Dear Simon Garfield,
I’m writing to tell you how delighted I was to read your new book, To the Letter: A Celebration of the Lost Art of Letter Writing. Your book artfully captures my appreciation for old-fashioned letter writing and my concerns for the future of the posted dispatch in this age of emails, texts and Tweets.
I am not one to criticize how we communicate in the digital age. I can’t tell you the last time I took out pen and paper, addressed an envelope, licked a stamp and walked a letter to the mailbox. But that is the point of your book. You gracefully summarize the theme with these words: “It is a book about what we have lost by replacing letters with email—the post, the envelope, a pen, a slower, cerebral whirring, the use of the whole of our hands and not just the tips of our fingers.”
Indeed, To the Letter is part history lesson, part sociological study, part forecast of the future. You explore the beginnings of letter writing, including the epistolary works of Cicero, Seneca and Pliny the Younger. You muse over the letters of Jane Austen, Emily Dickinson, Lewis Carroll and Virginia Woolf. You even devote space to the sad tale of Charlie Brown and how he never received a valentine in the mail.
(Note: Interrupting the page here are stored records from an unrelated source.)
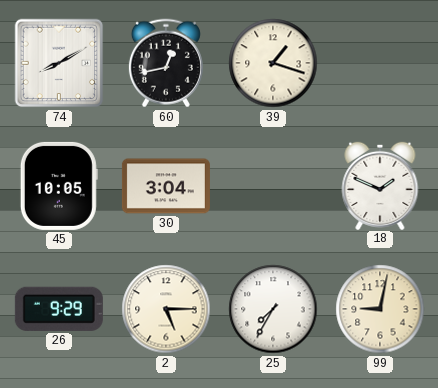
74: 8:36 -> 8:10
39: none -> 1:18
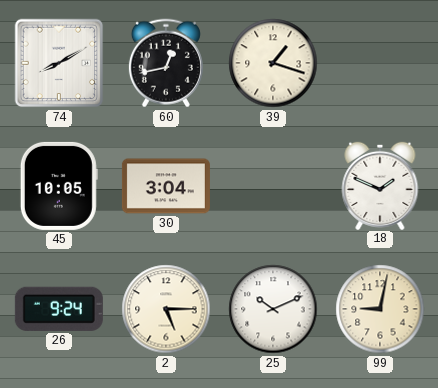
26: 9:29 -> 9:24
25: 7:35 -> 10:11
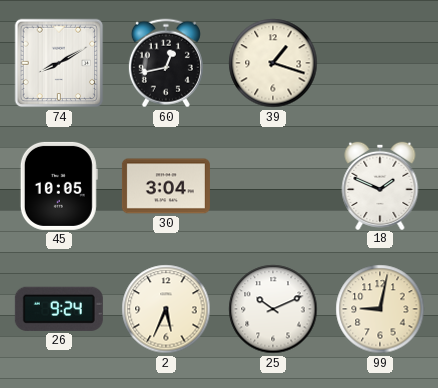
2: 5:15 -> 5:34
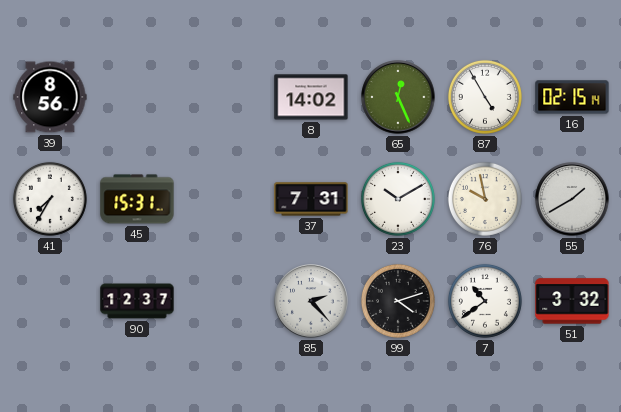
Among the things I enjoyed the most about To the Letter were the photographs of important, quirky or sentimental letters written over time by the famous and not so famous, including a poignant series of letters between a World War II soldier and his sweetheart back home.
To the Letter has taught me to appreciate the thoughtful traditions of letter writing, and given me pause as I dash off my next email. I know that other readers will enjoy the book as much as I did. Perhaps they will be inspired to write you as well.